**EXCERPT PROVIDED**
Content starts

2013 sucked less, Let's at least try to do the same this year

Every end of year I look back at what I have done for the previous 365.25 days. And every year I am a little disappointed. I look at the million of ghost projects I started that will never see the light. Like every year I believe this time it will be different, I will complete my projects and make my millions of dollars. Looking at it in this angle it is a complete failure. But that's OK. I once heard that it is the little things that matter.

In 2013, I have started this blog. It's not the first time I do it but it is the first time I stick with it for this long. There are some projects that I made that took years to come to fruition only to be forgotten. I plan, I code, I consult, I code, then I give up. With this one, on march 26 at 12am I had some ideas I wanted to share but had no medium to do it. So I opened my IDE and started coding. One hour later I had a simple CRUD/blog ready to be deployed. In the following few days I started writing and on April first I published my first post. Sure I could have just installed WordPress but I'm a developer and where is the challenge in that?

idiallo Blog history

Started at 12:07am and finished at 01:02am

I did not create twitter or create the next big thing and if you check my past there is no "one great thing" that made me popular in anyway on the Internet. In other words, this is a ghost town. So if I get one person to read my blog and leaves satisfied then I have a reason to keep going. I don't know about satisfied, but on April 15, two weeks after grand opening, there was a whooping 574 users reading my opinion on whether a college degree is important or not. You can make fun of me for the 574 but it was more than enough to keep me going.

Writing is not something that comes naturally to me. I like it but it is hard. The conversion from thoughts in my head to written words is like comparing being at the beach watching the sunset and receiving a post card with a picture of a sunset on it. Not quite the same. After 8 months of writing I can say that I am getting better. But more importantly I learned that sharing your thought is what matters, your audience will help you find the right words.

To date, the most popular thing I wrote is about the Personal computer lifespan. It was a game changer for me. It made me understand that even though a reddit user said that I write at a 7th grade level, what matters is that my audience understands my message. If you haven't read it yet check it out.

Content ends

**EXTRACTED MATERIAL**
Content starts

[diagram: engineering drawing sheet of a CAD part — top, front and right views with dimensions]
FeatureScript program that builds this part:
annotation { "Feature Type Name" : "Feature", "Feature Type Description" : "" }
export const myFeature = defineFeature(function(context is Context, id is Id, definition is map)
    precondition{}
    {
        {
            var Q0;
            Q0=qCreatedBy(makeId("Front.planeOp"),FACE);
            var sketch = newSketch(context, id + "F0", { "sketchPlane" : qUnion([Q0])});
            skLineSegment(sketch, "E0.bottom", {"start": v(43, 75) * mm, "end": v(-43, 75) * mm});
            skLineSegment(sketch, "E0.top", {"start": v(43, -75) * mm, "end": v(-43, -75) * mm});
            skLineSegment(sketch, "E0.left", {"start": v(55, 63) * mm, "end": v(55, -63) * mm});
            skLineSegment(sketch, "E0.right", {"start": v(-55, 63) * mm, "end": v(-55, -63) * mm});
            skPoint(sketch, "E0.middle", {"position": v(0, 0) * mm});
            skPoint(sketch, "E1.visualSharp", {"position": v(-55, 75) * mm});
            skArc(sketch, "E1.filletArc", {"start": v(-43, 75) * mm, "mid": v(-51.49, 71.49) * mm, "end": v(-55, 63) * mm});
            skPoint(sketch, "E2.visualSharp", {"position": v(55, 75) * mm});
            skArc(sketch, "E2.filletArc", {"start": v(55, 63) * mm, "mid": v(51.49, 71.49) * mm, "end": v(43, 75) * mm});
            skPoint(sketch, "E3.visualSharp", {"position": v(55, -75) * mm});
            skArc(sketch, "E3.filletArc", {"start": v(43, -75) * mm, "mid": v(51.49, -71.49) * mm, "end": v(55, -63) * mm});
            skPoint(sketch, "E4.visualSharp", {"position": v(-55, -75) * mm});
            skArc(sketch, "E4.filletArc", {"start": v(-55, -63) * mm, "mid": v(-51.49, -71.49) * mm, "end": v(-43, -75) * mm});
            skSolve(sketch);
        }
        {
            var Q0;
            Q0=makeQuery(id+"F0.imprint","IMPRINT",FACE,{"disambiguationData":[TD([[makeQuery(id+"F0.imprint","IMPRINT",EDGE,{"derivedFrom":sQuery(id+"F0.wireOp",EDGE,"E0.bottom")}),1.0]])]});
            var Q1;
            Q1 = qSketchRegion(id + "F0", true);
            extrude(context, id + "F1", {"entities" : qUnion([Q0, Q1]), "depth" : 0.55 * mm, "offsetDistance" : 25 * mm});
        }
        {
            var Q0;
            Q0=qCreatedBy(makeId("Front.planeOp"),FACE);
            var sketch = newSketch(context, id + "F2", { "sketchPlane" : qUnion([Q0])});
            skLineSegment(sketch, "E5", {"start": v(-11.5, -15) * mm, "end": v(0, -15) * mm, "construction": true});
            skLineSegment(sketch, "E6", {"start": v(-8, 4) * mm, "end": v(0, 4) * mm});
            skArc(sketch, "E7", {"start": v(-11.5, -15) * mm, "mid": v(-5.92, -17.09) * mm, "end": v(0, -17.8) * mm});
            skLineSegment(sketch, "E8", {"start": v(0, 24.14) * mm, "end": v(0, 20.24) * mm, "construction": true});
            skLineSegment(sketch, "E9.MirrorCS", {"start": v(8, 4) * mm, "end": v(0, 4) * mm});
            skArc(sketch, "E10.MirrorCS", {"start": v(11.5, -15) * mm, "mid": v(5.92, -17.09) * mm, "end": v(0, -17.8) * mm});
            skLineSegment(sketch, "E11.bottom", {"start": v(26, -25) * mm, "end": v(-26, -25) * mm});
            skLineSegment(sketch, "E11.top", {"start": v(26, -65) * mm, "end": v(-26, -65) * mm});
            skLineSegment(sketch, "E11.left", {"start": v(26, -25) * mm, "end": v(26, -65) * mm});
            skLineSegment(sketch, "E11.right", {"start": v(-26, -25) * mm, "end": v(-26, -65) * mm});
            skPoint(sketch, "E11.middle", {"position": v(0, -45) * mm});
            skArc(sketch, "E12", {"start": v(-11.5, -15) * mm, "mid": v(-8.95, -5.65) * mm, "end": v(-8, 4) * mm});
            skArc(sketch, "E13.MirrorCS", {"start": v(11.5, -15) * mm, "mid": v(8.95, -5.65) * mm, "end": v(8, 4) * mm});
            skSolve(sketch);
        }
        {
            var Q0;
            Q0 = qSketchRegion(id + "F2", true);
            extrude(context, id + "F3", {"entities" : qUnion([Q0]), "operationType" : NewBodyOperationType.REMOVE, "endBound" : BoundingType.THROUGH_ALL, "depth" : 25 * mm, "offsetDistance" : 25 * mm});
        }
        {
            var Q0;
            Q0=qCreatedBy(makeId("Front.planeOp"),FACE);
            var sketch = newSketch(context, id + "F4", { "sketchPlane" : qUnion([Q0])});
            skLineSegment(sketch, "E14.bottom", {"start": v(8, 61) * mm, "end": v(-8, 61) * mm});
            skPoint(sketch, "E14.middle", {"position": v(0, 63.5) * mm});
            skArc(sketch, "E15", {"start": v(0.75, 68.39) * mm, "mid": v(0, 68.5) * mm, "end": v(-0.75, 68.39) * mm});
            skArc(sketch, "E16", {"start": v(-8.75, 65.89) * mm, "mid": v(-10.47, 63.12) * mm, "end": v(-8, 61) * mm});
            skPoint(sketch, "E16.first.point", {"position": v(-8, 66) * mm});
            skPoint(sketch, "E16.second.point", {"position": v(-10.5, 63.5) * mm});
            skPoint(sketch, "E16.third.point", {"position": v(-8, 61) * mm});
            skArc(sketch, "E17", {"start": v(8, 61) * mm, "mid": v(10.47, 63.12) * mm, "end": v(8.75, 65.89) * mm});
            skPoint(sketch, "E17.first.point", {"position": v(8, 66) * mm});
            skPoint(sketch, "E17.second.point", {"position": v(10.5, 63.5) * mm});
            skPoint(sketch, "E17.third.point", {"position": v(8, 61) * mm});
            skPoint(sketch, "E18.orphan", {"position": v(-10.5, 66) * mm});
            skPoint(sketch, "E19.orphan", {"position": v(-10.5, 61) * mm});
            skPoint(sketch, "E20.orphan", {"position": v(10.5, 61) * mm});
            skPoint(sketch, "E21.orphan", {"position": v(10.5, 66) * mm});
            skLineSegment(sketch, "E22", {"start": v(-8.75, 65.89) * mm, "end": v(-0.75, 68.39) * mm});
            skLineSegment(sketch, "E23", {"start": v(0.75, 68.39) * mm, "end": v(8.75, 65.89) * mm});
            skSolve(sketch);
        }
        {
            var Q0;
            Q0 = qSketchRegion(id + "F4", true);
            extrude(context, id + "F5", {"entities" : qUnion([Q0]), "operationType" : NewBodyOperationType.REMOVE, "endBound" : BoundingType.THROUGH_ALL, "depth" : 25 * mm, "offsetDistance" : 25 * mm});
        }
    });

Content ends

**PARTS OF THE EXERCISE**
• A. In the blog post looking back on 2013, how many users were reading the post on April 15?
• B. In the blog post about 2013, switch "ghost town" to "empty street" and give the text between "Started at 12:07am" and "keep me going.", inclusive.
• C. Resume the blog post looking back on 2013 from where it stops.

**ANSWERS GIVEN**
• A. 574 users.

• B.
Started at 12:07am and finished at 01:02am

I did not create twitter or create the next big thing and if you check my past there is no "one great thing" that made me popular in anyway on the Internet. In other words, this is a empty street. So if I get one person to read my blog and leaves satisfied then I have a reason to keep going. I don't know about satisfied, but on April 15, two weeks after grand opening, there was a whooping 574 users reading my opinion on whether a college degree is important or not. You can make fun of me for the 574 but it was more than enough to keep me going.

• C.
Other than the blog, there are other realization I made in the year 2013. Like this one:

You should be unhappy with code you wrote a year ago. If you aren't, that means either A) you haven't learned anything in a year, B) your code can't be improved, or C) you never revisit old code.

I firmly believe this; every time I look at my old code I have the impression I was on something when I wrote it. However, quotes from the humble programmer are becoming a cliché nowadays. Even the person who has been programing JavaScript for a couple weeks say that their code sucks just to fit in, but they still act as experts. I, too, am guilty of this. I read a few comments I made on Stackoverflow and apparently at some point I called myself an expert in JavaScript. I did make a lot of important contributions for my current employer in JavaScript. I optimized the front-end of some sites and made it blazing fast. But this is just a tiny little field in JavaScript and I can in no way call myself an expert today. There are many things I have yet to even try in JavaScript, MVC frameworks being one of them. So today, when I say I don't know something, I mean it. I am not trying to sound cool. I have absolutely no freaking idea what I am doing.

If I have to summarize 2013 it won't be much different from how I feel about 2012. Every year we get better. Doesn't matter if it is a small improvement, as long as we suck less every time. Go back to your new year's resolutions from 2013 or the previous years. Write them down if you have to. Yes there are a lot of things that you abandoned but thats not the point.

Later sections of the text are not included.